Start of TEXT UNDER STUDY

SMAK 1 PENABUR Jakarta (also known as SMUK 1, SMAK 1, nicknamed "SMUKIE") is the best private Christian high school by UTBK Score 2020 in Jakarta, Indonesia. It is located in Tanjung Duren, a financial and residential district in West Jakarta.

SMAK 1 sends its students to local and international competitions, most notably the International Science Olympiads, and the National Science Olympiad.

SMAK 1 is one of 50 schools in Jakarta, Banten, Lampung and West Java managed by BPK PENABUR, a Christian-based organization.

History

Sekolah Menengah Atas Kristen 1 PENABUR - Jakarta (English: PENABUR 1 Christian Senior High School - Jakarta) was established on 1947 as a MULO (Meer Uitgebreid Lager Onderwijs, Colonial Dutch secondary school) in its old location at Pintu Air 11 Road (then known as Sluisbrugstraat 11). Its director was J. C. Boss (1947–1950), a mathematician. In the following year, the school was renamed as CVS (Christelijke Vereniging Scholen, Christian Association School), and its directorial position was taken over by Dr. Van Der Meer (1950–1951).

Following the end of Dutch colonization in Indonesia in 1945, CVS was handed to THKTKH (Tiong Hoa Kie Tok Kauw Hwee, Union of Chinese Christians) and renamed SMA Istimewa (Special High School). Lessons were conducted in Mandarin Chinese and Indonesian.

On August 1, 1950, SMA Istimewa was taken over by BPK Jabar Foundation, and the school underwent major revamping. One of these changes was the adjustment of its name to SMAK 1 (Sekolah Menengah Atas Kristen 1) and the usage of Indonesian as the sole medium of instruction. The addition of the word "Kristen" (Christian) was done to emphasize its Christian roots and values.

End of TEXT UNDER STUDY

### PARTS OF THE EXERCISE
A - Could you rewrite the SMAK 1 text, everything from "Sekolah Menengah Atas Kristen 1 PENABUR" down to "Chinese and Indonesian.", putting "rechristened" in place of "renamed"?
B - Answer these questions from the SMAK 1 text:
(i) In which district of West Jakarta is the school located?
(ii) Who was the school's director from 1947 to 1950?
(iii) On what date did BPK Jabar Foundation take over SMA Istimewa?

Start of DATASET EXTRACT

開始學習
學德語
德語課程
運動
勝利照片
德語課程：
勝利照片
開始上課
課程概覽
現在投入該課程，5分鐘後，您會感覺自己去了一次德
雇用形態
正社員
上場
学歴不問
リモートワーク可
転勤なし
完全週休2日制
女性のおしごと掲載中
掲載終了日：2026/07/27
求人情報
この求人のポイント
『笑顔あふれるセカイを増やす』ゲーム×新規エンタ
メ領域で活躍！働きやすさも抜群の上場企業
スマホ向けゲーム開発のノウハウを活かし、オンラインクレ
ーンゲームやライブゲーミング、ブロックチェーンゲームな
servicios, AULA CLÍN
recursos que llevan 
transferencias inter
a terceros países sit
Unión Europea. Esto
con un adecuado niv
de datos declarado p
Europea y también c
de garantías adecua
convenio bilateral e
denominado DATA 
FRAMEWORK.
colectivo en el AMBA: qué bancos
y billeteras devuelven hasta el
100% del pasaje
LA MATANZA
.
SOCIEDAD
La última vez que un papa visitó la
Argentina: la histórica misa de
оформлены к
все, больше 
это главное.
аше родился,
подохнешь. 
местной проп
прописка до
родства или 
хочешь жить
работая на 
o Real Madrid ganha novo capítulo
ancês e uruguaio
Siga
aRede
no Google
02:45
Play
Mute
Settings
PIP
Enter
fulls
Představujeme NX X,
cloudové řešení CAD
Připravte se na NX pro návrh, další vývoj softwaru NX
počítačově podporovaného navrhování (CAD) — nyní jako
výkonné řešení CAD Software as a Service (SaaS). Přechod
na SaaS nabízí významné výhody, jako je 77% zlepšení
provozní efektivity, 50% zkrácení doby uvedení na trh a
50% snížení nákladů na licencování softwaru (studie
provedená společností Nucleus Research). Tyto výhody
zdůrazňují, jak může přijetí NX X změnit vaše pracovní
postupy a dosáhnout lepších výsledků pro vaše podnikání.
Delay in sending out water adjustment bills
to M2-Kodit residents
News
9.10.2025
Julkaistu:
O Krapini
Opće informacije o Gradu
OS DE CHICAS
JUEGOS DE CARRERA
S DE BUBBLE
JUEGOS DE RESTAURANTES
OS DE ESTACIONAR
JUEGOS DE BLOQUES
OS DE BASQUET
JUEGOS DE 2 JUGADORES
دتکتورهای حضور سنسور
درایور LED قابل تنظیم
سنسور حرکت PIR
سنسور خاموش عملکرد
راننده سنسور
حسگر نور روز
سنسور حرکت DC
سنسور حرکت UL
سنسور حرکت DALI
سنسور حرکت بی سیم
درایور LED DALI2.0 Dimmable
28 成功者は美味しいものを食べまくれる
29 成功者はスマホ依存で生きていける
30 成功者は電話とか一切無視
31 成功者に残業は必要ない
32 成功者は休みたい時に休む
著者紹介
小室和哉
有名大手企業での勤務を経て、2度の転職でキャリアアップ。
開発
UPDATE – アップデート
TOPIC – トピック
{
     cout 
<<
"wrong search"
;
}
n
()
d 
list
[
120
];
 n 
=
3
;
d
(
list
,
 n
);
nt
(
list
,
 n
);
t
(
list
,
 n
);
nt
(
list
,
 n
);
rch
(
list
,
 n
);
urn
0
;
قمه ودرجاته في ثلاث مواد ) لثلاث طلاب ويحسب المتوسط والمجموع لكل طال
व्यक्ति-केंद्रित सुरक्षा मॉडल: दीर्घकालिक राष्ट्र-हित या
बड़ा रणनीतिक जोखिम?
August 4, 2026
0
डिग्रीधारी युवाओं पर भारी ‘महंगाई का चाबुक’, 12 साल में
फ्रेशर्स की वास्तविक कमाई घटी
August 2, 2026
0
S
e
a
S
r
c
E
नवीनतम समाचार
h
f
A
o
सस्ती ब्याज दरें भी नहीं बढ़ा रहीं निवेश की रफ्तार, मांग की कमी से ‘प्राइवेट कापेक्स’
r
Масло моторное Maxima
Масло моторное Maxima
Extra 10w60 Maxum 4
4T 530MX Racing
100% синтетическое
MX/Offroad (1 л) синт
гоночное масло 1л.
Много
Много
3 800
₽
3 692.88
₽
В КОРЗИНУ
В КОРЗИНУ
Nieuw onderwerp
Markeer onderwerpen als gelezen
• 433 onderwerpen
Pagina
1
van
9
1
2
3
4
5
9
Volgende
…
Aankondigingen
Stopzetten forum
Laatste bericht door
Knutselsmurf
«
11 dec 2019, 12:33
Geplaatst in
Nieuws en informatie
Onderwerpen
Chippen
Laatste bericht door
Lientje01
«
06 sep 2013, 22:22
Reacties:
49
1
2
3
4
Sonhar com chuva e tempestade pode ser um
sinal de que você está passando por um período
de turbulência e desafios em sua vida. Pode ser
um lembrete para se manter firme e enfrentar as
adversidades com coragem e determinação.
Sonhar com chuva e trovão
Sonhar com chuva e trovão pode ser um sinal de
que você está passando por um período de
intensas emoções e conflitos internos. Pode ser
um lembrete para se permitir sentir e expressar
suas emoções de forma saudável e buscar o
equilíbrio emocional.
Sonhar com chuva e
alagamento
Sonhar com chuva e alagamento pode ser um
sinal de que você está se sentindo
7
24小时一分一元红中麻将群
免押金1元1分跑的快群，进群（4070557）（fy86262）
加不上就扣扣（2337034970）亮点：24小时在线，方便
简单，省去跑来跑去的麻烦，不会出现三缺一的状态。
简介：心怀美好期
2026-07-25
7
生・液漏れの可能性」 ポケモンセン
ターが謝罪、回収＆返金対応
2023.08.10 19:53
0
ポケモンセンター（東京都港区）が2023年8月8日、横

End of DATASET EXTRACT

### SOLUTIONS
A -
Sekolah Menengah Atas Kristen 1 PENABUR - Jakarta (English: PENABUR 1 Christian Senior High School - Jakarta) was established on 1947 as a MULO (Meer Uitgebreid Lager Onderwijs, Colonial Dutch secondary school) in its old location at Pintu Air 11 Road (then known as Sluisbrugstraat 11). Its director was J. C. Boss (1947–1950), a mathematician. In the following year, the school was rechristened as CVS (Christelijke Vereniging Scholen, Christian Association School), and its directorial position was taken over by Dr. Van Der Meer (1950–1951).

Following the end of Dutch colonization in Indonesia in 1945, CVS was handed to THKTKH (Tiong Hoa Kie Tok Kauw Hwee, Union of Chinese Christians) and rechristened SMA Istimewa (Special High School). Lessons were conducted in Mandarin Chinese and Indonesian.

B -
(i) Tanjung Duren
(ii) J. C. Boss
(iii) August 1, 1950